◆ Provided material ◆
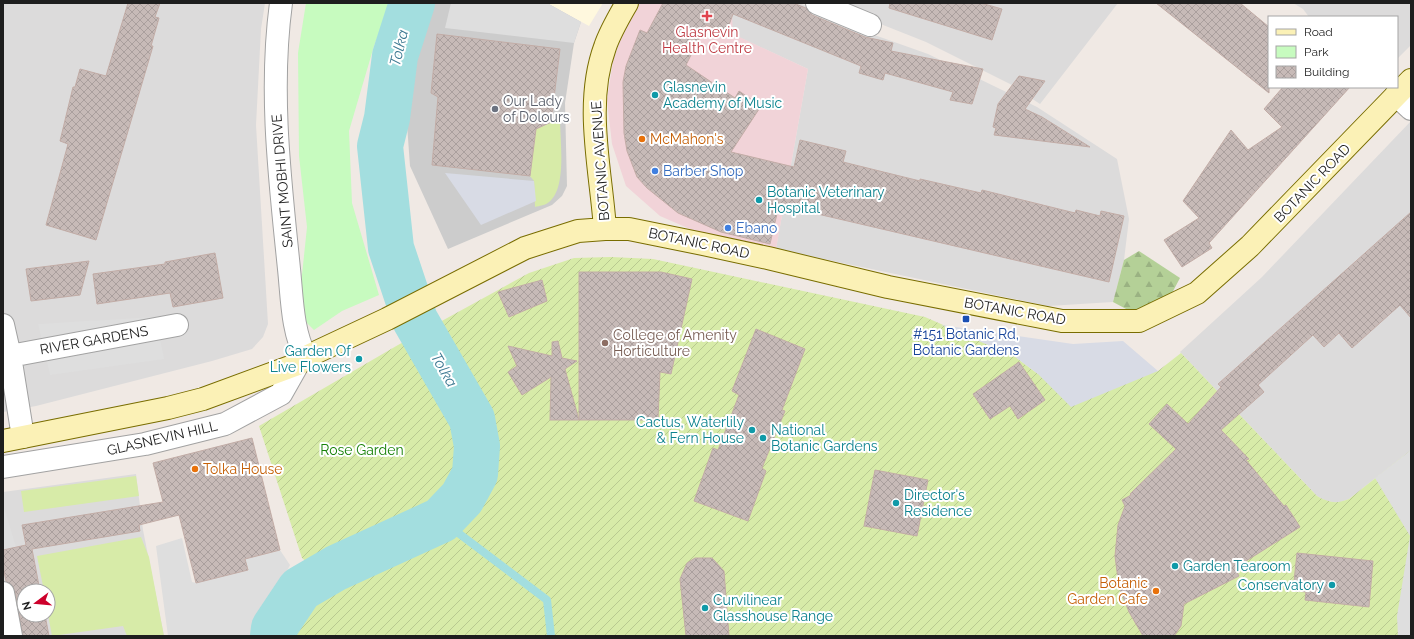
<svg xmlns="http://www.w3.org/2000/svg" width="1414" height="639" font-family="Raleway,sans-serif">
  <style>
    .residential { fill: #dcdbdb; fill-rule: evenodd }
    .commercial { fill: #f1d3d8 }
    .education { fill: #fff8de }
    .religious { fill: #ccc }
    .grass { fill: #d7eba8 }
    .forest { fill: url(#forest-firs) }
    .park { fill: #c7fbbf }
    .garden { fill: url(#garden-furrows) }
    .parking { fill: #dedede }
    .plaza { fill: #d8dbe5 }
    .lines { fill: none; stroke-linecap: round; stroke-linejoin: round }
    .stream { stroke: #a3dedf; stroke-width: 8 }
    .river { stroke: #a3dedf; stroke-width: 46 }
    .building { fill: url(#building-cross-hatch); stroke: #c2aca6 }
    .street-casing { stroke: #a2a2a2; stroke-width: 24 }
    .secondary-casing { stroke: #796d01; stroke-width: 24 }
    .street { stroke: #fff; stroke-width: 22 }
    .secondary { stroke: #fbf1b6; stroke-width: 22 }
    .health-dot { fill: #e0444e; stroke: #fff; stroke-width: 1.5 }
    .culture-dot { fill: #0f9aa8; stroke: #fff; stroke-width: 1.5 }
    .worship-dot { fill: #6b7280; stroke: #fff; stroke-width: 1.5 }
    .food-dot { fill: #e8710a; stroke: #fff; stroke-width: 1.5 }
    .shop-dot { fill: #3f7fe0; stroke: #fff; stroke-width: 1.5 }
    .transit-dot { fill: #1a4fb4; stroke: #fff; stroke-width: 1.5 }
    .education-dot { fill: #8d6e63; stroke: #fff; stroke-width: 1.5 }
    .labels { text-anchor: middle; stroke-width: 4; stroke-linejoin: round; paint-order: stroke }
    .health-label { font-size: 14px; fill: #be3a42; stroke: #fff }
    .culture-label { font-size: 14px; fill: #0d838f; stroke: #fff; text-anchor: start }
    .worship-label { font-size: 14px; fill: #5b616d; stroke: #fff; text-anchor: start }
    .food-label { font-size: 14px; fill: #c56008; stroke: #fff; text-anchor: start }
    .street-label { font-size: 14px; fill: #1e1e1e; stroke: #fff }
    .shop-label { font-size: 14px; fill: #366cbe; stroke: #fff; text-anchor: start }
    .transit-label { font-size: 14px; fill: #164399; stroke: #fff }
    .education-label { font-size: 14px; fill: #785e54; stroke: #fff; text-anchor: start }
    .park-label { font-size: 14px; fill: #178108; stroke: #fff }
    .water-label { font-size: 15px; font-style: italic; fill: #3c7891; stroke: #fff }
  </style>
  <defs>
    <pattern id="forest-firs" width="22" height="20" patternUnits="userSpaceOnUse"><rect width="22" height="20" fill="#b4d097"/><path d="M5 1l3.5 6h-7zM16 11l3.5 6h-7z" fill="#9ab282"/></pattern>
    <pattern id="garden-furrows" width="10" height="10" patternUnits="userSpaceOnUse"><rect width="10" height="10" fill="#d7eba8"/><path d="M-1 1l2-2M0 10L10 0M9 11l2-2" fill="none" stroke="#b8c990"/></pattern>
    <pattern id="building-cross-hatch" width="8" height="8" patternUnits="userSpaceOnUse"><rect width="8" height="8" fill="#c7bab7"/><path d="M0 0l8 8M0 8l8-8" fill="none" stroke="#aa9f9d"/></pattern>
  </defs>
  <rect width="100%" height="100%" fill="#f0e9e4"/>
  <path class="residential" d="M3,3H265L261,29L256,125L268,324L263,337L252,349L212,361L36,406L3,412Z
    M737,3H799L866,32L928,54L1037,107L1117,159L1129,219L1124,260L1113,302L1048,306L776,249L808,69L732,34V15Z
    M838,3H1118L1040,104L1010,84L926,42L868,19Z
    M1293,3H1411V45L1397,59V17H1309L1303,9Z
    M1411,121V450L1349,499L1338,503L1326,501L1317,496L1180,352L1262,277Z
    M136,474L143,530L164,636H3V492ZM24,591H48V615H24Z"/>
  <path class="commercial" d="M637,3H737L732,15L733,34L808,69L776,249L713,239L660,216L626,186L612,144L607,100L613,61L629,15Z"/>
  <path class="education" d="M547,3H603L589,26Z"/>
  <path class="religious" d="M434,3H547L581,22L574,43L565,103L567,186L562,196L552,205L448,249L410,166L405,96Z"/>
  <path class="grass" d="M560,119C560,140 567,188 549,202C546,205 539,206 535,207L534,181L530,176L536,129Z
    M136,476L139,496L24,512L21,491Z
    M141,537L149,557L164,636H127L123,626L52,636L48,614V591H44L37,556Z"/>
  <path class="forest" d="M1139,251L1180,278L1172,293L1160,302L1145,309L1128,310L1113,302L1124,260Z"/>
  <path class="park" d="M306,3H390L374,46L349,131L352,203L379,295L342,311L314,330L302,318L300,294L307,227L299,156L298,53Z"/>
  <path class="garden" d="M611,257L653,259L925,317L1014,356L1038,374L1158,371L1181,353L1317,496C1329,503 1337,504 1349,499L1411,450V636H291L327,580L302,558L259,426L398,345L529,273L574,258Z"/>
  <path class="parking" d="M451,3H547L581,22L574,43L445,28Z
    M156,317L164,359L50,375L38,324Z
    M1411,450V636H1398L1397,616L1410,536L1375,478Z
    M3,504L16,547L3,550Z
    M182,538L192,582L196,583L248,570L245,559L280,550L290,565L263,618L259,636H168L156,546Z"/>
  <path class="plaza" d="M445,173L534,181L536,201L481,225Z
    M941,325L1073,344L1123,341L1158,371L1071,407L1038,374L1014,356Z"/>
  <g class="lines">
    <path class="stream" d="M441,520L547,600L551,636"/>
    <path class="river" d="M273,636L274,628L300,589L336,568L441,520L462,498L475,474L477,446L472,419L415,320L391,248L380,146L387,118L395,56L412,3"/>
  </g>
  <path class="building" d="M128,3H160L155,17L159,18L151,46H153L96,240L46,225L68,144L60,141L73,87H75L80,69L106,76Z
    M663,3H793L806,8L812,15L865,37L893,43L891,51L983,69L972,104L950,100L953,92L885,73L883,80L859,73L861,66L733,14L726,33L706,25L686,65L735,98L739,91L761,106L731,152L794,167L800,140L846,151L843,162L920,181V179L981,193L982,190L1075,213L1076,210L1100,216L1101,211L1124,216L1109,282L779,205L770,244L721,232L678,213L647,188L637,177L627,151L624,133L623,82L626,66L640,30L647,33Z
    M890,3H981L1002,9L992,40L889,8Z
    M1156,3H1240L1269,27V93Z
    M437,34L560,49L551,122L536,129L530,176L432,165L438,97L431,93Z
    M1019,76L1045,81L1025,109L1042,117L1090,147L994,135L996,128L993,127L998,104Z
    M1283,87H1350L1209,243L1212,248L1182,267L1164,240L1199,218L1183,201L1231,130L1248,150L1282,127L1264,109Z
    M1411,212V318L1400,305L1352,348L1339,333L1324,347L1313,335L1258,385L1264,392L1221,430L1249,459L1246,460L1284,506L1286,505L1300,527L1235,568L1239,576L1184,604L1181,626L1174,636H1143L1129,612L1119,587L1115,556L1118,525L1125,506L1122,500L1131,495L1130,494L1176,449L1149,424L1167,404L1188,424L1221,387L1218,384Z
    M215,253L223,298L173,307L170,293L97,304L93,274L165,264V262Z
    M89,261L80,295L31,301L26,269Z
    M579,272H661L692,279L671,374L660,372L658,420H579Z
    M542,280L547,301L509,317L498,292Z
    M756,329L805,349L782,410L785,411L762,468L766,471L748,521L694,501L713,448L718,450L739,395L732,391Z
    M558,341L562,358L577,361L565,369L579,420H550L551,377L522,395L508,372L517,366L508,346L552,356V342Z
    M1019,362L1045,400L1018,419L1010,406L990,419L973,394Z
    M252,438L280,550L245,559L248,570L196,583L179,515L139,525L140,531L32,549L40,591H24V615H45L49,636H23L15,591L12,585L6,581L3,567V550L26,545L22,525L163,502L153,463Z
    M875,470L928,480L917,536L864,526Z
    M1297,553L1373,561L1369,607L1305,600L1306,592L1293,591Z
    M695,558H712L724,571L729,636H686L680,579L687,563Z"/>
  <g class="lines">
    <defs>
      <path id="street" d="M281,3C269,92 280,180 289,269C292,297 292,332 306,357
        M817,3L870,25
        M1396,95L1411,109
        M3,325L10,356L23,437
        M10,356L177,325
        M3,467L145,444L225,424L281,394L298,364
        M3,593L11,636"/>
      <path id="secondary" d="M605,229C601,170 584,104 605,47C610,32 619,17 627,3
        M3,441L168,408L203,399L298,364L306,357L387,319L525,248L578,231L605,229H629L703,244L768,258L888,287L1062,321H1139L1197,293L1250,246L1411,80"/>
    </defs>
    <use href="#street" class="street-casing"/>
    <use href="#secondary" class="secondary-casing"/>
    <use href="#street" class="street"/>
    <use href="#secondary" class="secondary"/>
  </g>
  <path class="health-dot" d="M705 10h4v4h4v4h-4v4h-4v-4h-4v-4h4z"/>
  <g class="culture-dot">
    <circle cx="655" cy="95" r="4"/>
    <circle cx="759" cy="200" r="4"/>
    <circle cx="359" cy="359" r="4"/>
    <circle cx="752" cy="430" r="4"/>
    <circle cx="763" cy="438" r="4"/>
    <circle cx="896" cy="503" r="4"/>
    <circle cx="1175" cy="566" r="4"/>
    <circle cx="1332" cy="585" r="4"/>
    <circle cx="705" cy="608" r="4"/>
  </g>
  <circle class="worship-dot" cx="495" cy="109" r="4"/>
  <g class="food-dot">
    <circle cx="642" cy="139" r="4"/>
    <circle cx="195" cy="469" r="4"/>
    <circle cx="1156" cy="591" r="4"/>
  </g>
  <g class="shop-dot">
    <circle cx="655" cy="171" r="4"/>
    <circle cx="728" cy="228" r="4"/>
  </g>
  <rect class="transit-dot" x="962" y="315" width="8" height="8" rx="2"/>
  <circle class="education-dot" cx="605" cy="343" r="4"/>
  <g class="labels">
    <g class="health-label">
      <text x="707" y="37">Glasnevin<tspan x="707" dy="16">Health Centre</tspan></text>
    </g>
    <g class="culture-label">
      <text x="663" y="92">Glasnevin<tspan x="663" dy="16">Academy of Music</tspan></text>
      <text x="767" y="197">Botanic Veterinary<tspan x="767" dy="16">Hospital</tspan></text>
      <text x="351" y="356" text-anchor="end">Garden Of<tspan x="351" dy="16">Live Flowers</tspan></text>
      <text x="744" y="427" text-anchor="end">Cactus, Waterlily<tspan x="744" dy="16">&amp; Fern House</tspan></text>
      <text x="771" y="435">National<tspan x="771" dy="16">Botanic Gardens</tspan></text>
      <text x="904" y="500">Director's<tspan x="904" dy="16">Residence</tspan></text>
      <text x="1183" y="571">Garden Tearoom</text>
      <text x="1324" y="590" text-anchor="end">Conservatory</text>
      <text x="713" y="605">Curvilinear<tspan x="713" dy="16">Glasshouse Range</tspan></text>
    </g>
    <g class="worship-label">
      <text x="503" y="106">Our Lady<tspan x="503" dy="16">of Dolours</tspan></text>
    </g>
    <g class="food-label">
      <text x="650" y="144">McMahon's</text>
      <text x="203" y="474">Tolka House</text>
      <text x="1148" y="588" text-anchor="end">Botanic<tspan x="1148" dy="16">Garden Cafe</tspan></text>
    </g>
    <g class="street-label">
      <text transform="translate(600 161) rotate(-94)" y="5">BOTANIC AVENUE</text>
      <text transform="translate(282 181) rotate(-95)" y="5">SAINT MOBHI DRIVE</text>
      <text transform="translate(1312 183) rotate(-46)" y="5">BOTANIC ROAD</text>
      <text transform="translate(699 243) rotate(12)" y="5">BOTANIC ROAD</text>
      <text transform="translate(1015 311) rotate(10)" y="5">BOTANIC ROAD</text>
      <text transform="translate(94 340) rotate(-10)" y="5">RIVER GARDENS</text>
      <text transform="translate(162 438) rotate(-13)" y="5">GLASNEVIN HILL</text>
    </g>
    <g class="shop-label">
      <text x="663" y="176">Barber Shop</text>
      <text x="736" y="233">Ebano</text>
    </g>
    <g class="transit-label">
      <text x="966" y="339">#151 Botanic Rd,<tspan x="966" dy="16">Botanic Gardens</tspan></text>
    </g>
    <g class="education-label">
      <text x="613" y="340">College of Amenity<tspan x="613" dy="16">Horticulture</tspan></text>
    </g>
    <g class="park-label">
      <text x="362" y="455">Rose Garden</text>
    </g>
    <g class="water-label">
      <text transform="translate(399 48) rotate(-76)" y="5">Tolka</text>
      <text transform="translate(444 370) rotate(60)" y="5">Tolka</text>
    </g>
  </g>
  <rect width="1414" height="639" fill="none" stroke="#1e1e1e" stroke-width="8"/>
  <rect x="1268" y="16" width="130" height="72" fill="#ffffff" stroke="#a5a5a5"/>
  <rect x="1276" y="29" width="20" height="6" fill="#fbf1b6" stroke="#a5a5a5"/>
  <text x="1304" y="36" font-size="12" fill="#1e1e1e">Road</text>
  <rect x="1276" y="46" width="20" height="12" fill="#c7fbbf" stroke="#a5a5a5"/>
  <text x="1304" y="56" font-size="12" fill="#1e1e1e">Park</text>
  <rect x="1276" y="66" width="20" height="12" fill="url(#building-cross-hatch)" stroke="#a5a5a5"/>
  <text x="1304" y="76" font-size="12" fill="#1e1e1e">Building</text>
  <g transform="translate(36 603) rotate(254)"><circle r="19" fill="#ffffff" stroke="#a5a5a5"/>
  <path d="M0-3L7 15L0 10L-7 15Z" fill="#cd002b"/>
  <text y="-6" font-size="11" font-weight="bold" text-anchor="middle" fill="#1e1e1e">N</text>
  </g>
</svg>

--

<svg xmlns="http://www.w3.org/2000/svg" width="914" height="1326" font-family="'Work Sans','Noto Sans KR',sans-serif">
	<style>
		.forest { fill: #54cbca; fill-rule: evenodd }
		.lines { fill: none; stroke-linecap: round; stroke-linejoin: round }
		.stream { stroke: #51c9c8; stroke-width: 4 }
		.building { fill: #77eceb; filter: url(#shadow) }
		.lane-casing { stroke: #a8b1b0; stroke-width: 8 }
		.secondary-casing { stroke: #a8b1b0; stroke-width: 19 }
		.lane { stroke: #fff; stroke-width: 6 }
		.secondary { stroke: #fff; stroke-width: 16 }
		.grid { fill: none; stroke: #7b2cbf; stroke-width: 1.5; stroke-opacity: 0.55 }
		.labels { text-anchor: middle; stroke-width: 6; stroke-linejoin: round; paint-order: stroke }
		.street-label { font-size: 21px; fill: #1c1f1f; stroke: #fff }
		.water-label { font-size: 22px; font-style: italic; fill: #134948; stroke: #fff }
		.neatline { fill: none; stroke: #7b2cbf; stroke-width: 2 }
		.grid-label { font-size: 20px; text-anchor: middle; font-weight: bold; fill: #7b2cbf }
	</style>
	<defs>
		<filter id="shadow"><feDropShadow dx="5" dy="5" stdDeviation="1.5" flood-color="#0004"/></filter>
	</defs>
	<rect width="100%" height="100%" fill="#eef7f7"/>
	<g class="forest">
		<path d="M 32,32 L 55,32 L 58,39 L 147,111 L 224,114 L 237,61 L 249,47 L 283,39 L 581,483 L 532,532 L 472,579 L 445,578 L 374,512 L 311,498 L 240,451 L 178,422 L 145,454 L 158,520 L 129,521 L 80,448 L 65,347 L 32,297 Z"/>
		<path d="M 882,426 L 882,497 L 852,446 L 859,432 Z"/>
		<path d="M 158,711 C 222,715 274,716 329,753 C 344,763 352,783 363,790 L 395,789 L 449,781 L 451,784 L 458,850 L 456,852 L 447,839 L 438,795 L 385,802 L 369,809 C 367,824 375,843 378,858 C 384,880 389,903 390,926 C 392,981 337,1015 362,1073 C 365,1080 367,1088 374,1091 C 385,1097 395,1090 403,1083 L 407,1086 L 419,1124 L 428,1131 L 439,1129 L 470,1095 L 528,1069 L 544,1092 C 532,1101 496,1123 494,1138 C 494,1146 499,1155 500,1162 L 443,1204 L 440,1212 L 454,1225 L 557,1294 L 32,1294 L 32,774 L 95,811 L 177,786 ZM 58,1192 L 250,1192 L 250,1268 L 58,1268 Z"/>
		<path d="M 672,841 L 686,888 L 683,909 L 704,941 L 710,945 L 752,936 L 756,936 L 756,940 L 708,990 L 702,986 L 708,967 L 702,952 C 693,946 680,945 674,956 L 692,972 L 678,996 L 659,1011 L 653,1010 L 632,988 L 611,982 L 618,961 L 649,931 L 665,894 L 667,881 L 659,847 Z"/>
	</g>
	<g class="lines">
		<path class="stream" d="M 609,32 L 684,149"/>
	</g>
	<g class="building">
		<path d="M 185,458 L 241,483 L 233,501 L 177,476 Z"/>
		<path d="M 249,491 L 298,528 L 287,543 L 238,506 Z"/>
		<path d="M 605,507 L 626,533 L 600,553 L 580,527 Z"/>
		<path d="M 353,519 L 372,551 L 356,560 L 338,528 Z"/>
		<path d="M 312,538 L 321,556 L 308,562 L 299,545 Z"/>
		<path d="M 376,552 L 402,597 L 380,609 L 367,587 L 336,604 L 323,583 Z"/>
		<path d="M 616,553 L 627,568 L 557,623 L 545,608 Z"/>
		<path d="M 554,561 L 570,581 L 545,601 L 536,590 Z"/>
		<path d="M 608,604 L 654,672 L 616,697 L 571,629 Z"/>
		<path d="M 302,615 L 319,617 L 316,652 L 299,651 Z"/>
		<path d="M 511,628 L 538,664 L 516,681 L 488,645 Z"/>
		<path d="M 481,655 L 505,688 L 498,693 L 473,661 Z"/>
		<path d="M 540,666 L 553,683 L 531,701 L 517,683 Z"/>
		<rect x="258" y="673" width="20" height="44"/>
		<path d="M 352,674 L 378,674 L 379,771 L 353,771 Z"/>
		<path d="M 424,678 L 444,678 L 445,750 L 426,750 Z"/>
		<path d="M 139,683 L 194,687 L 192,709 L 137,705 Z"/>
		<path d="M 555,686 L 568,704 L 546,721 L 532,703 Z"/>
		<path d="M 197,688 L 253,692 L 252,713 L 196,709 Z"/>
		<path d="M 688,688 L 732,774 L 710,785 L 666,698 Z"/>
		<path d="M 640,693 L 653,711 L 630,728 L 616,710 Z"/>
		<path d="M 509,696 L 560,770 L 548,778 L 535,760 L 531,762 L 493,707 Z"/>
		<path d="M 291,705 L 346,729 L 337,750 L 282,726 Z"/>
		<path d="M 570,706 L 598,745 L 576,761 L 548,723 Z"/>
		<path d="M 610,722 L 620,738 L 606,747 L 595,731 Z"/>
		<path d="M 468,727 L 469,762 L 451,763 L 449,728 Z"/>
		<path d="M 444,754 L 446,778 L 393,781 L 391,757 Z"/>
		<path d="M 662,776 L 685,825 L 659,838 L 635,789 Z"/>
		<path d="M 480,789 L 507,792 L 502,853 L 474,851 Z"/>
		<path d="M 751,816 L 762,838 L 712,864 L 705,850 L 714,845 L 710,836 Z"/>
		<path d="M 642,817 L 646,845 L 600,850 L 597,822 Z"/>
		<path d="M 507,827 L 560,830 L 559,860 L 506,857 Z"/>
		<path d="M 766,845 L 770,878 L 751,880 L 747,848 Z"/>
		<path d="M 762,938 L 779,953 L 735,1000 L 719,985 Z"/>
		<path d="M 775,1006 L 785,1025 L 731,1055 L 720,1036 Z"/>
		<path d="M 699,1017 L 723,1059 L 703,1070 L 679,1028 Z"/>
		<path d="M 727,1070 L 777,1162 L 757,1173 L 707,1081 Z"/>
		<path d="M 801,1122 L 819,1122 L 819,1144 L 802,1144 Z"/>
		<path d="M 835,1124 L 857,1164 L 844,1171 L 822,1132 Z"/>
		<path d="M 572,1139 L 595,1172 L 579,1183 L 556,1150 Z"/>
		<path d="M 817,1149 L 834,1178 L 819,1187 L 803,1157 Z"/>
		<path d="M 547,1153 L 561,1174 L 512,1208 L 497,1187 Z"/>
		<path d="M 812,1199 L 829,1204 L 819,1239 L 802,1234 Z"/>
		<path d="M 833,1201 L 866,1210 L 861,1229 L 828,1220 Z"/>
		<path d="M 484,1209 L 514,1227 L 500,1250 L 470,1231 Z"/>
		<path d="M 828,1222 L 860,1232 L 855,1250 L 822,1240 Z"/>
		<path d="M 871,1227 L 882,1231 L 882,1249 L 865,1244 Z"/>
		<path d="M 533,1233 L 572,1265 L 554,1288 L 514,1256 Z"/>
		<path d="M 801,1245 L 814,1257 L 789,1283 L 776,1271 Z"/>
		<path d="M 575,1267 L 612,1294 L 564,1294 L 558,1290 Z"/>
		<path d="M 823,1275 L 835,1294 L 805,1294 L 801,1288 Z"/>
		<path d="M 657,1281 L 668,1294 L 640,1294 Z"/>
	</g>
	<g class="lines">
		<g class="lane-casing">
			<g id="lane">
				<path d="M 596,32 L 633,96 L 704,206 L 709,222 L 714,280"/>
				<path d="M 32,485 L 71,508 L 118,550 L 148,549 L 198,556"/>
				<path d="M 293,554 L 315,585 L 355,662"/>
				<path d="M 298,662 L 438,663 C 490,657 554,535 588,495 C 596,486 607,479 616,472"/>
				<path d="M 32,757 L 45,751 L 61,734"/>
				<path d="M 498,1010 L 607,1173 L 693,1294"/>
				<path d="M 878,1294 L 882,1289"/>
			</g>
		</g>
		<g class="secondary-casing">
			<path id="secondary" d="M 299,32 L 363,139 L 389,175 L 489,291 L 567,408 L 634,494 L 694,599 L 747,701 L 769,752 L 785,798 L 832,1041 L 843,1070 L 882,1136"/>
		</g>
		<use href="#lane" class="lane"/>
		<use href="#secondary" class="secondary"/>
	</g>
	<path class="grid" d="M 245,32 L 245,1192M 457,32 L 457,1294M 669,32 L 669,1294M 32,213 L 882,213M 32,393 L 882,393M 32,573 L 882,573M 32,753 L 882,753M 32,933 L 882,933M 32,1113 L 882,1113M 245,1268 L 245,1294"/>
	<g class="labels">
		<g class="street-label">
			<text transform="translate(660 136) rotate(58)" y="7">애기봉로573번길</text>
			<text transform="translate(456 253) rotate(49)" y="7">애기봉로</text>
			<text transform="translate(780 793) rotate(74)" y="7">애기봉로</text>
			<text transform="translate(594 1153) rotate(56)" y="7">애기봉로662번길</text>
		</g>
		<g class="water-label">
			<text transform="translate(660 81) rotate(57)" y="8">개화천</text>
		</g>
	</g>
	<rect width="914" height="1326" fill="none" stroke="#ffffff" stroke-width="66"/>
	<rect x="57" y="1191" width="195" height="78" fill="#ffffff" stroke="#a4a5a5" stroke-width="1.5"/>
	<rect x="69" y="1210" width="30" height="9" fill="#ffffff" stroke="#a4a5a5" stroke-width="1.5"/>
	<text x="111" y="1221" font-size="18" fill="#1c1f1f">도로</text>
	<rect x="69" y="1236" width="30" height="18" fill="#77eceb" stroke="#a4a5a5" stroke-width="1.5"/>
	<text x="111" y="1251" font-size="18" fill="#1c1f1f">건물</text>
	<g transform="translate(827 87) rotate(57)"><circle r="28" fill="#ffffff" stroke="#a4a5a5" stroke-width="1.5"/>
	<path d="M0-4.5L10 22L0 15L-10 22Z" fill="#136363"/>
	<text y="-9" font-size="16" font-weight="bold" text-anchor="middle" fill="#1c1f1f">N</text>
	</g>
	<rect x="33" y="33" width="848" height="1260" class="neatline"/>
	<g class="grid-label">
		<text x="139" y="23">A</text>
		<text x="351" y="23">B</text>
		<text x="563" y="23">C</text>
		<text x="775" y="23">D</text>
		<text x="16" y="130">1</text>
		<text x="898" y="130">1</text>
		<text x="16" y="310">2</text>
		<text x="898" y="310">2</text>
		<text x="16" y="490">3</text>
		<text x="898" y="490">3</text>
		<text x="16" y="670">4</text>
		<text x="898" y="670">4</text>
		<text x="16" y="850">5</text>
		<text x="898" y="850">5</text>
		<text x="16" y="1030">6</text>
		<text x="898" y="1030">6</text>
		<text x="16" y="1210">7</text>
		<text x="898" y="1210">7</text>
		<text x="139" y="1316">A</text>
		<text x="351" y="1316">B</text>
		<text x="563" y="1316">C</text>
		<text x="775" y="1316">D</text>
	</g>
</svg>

◆ What you will do ◆
"linecap" is the word to look for; copy every line of the data that has it.

◆ Solution to this problem ◆
    .lines { fill: none; stroke-linecap: round; stroke-linejoin: round }
		.lines { fill: none; stroke-linecap: round; stroke-linejoin: round }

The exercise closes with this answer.